CRTC's pick-and-pay rule may have also unintended consequences, resulting in less choice for consumers at the end of the day.
"While the effort aims to give consumers more choice at the expense of the television distributors, we think the costs will actually be borne by the television broadcasters and the specialty television providers, and may result in fewer choices for the consumer," Moody's Investors Service argued in a report this week on Canada's broadband market. "The television content companies rather than the distributors will pay the price for consumer choice."
That's because cable companies will renegotiate contracts with their content providers, based on what offerings viewers ultimately choose. For example, if fewer people want Country Music Television, cable and satellite companies may bargain down the price – or drop it altogether.

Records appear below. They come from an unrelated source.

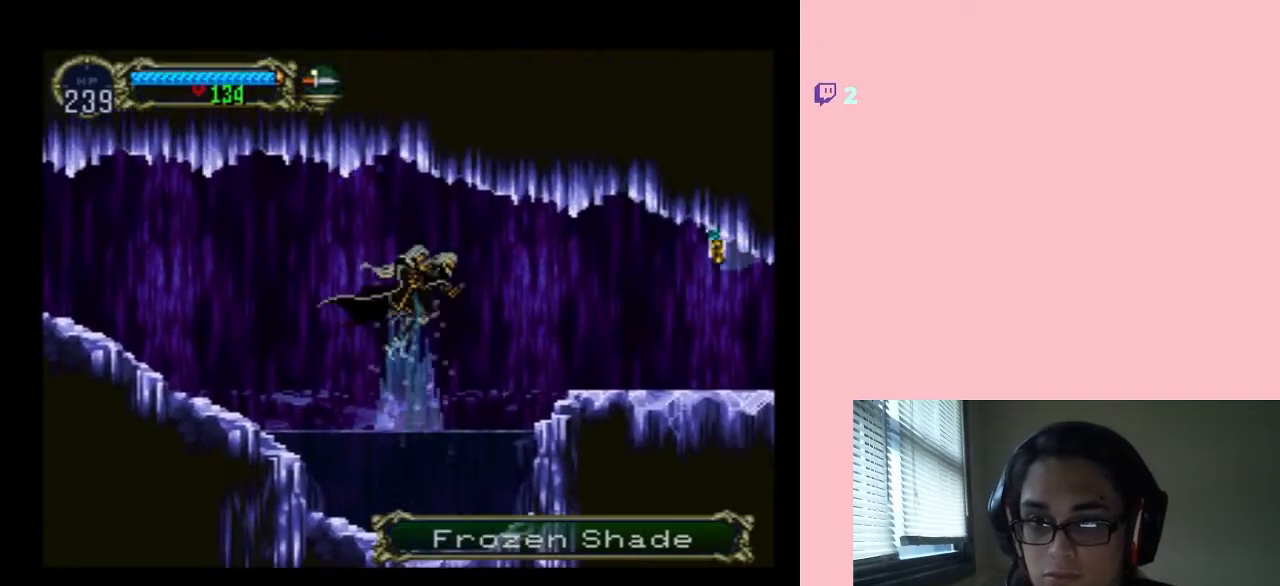
{"buttons": ["B"], "left_stick": "center", "right_stick": "center", "events": [[50, "DPAD_DOWN", "up"], [100, "DPAD_DOWN", "down"], [217, "B", "down"], [467, "DPAD_DOWN", "up"]]}
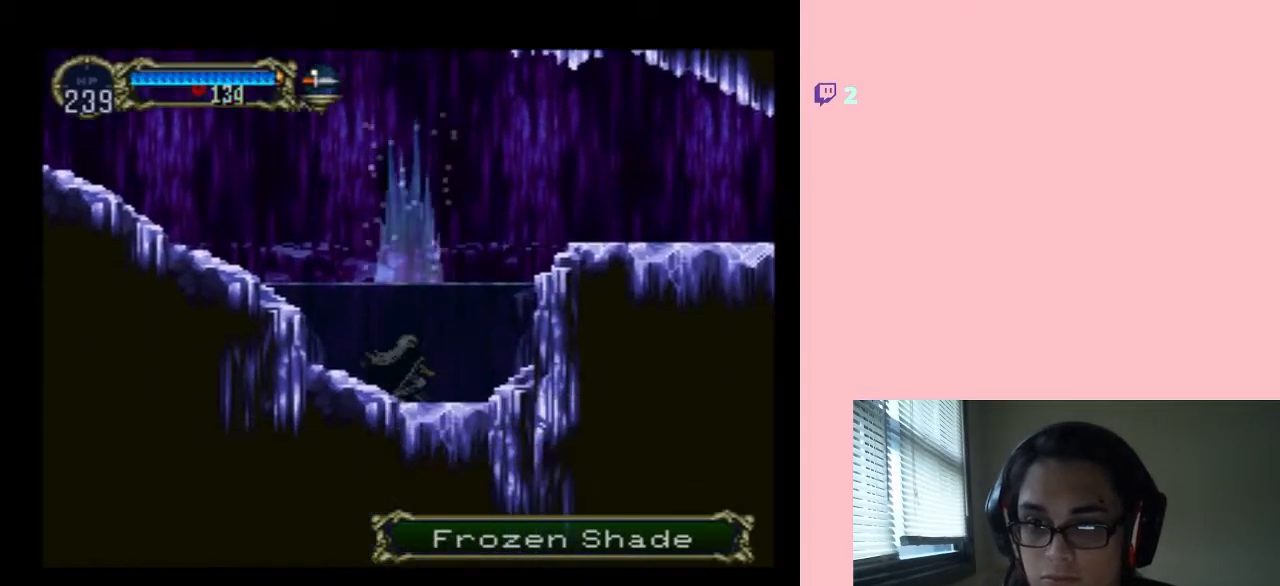
{"buttons": ["DPAD_LEFT"], "left_stick": "center", "right_stick": "center", "events": [[83, "DPAD_DOWN", "down"], [183, "DPAD_DOWN", "up"], [267, "B", "up"], [450, "DPAD_LEFT", "down"]]}
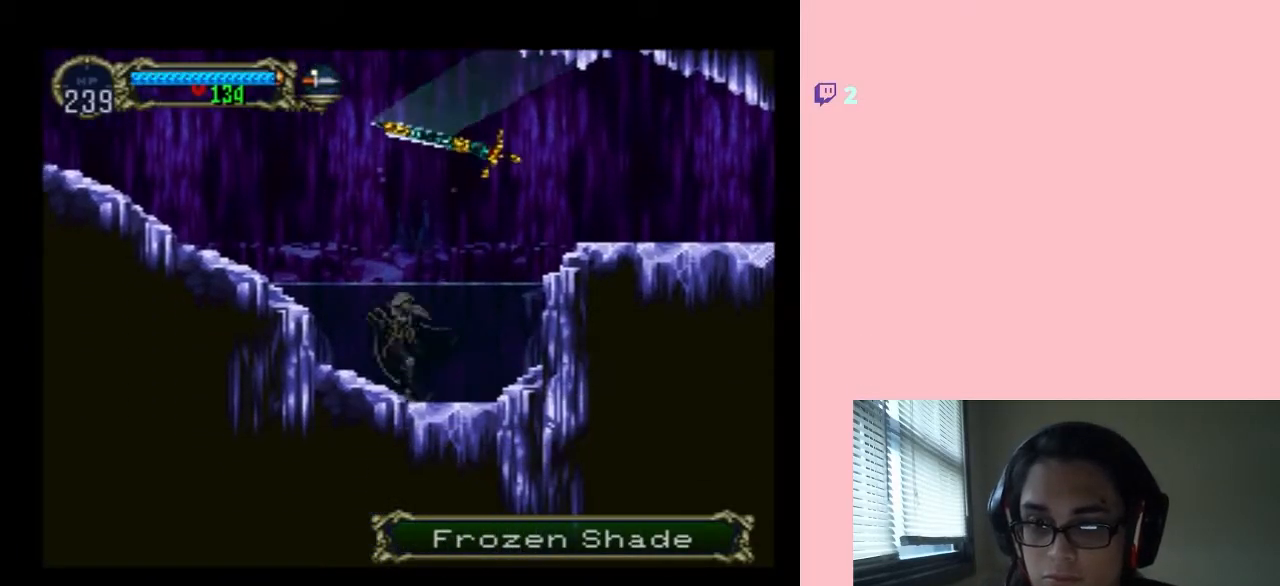
{"buttons": ["B", "DPAD_LEFT"], "left_stick": "center", "right_stick": "center", "events": [[100, "B", "down"]]}
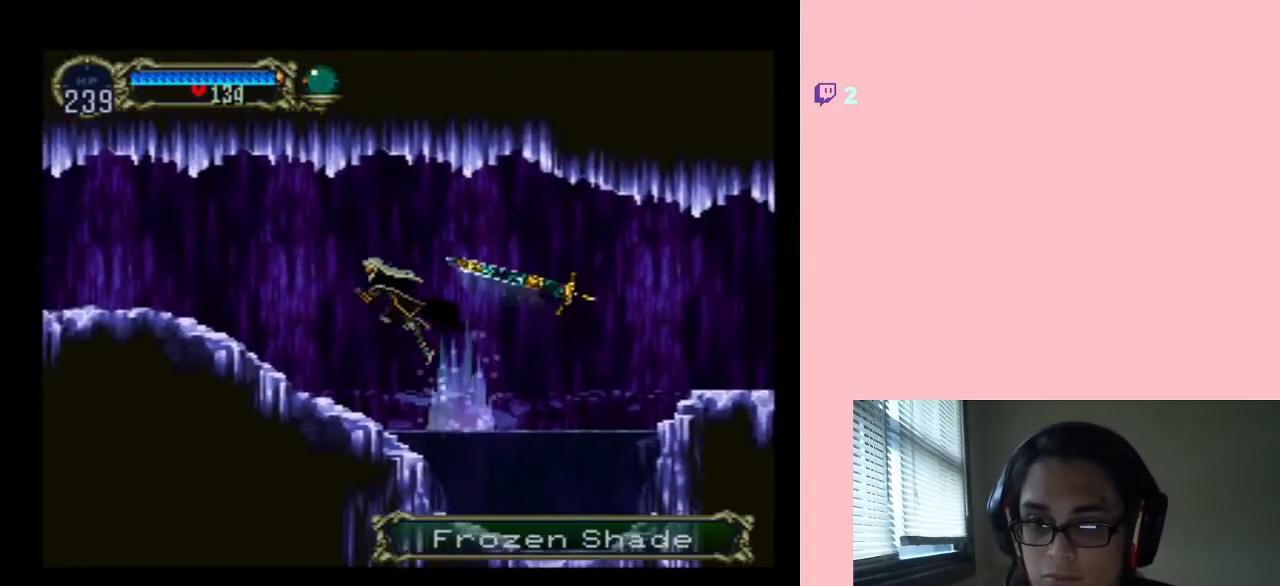
{"buttons": ["DPAD_RIGHT"], "left_stick": "center", "right_stick": "center", "events": [[33, "B", "up"], [300, "DPAD_LEFT", "up"], [383, "DPAD_RIGHT", "down"]]}
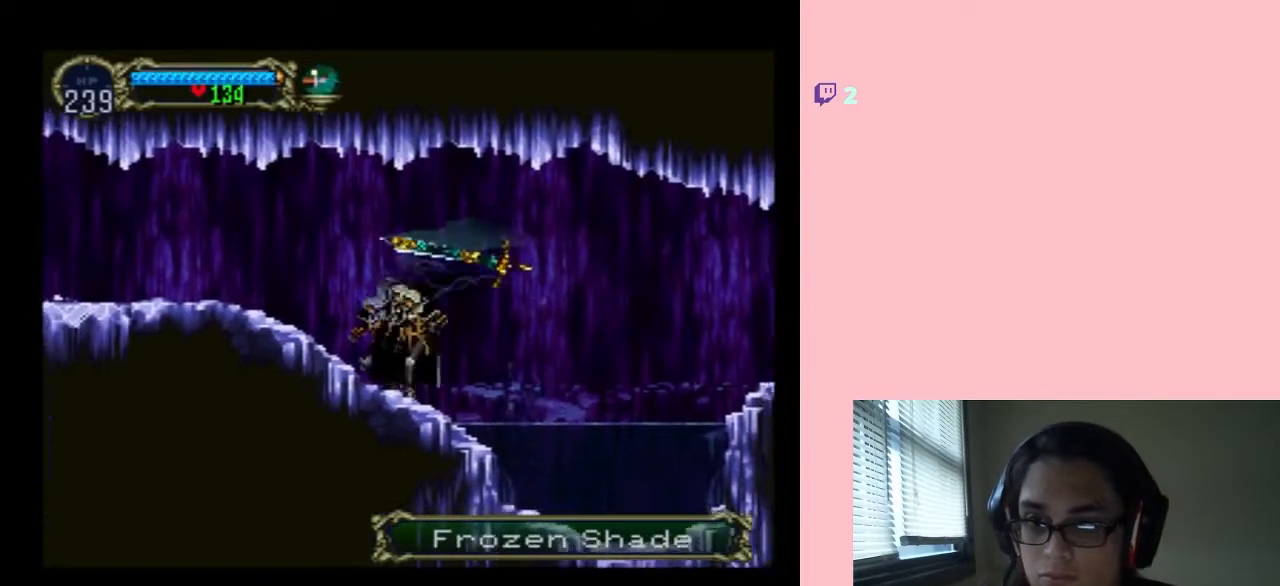
{"buttons": [], "left_stick": "center", "right_stick": "center", "events": [[17, "X", "down"], [150, "X", "up"], [217, "DPAD_RIGHT", "up"], [267, "X", "down"], [483, "X", "up"]]}
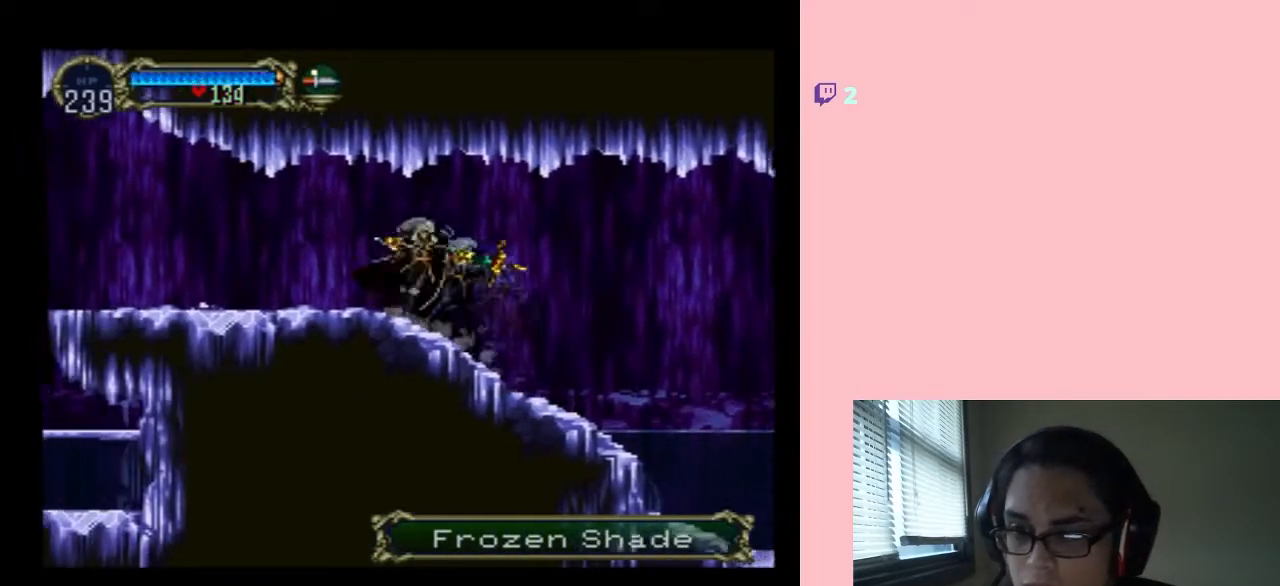
{"buttons": ["X"], "left_stick": "center", "right_stick": "center", "events": [[117, "X", "down"], [267, "X", "up"], [383, "X", "down"]]}
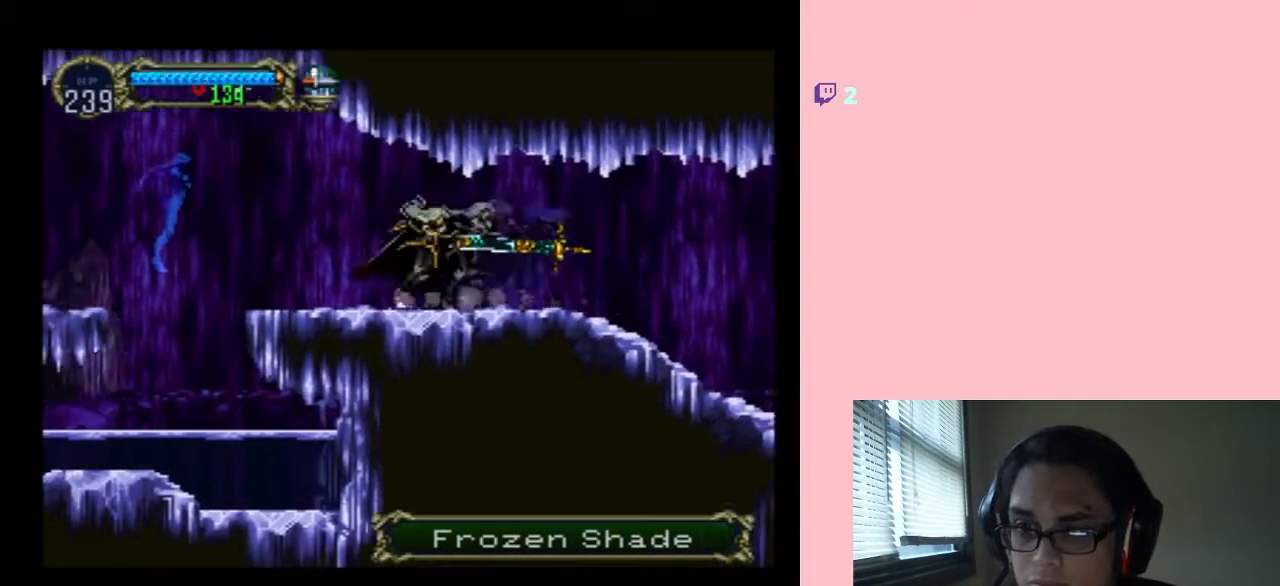
{"buttons": ["DPAD_LEFT"], "left_stick": "center", "right_stick": "center", "events": [[50, "X", "up"], [150, "X", "down"], [267, "X", "up"], [300, "DPAD_LEFT", "down"], [333, "B", "down"], [367, "Y", "down"], [433, "Y", "up"], [467, "B", "up"]]}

Choice comes in many forms. A much larger challenge for both the industry and regulators is the rapid growth of Internet streaming, which is drawing viewers and advertisers away from traditional TV providers.
The TV choice that Mr. Blais so passionately wants for Canadians is coming naturally, through technological change. So why try to impose choice, fix prices and micromanage competition?
There are better ways to get to the same place. The most obvious is for the federal government to drop all remaining foreign ownership restrictions on telecom companies and broadcasters. This would create a more attractive investment climate and lower barriers to entry for foreign telecom providers.
That would leave the CRTC with the thorny problem of promoting Canadian content, even as viewers migrate to platforms over which regulators exert little or no control.
Mr. Blais isn't a fan of mandated Canadian programming quotas, which he has dismissed as "wholly anachronistic in an age of abundance and in a world of choice." CRTC quotas nonetheless remain in effect during prime-time for Canadian broadcasters.
He may soon reach the conclusion that mandated pricing is equally ineffective.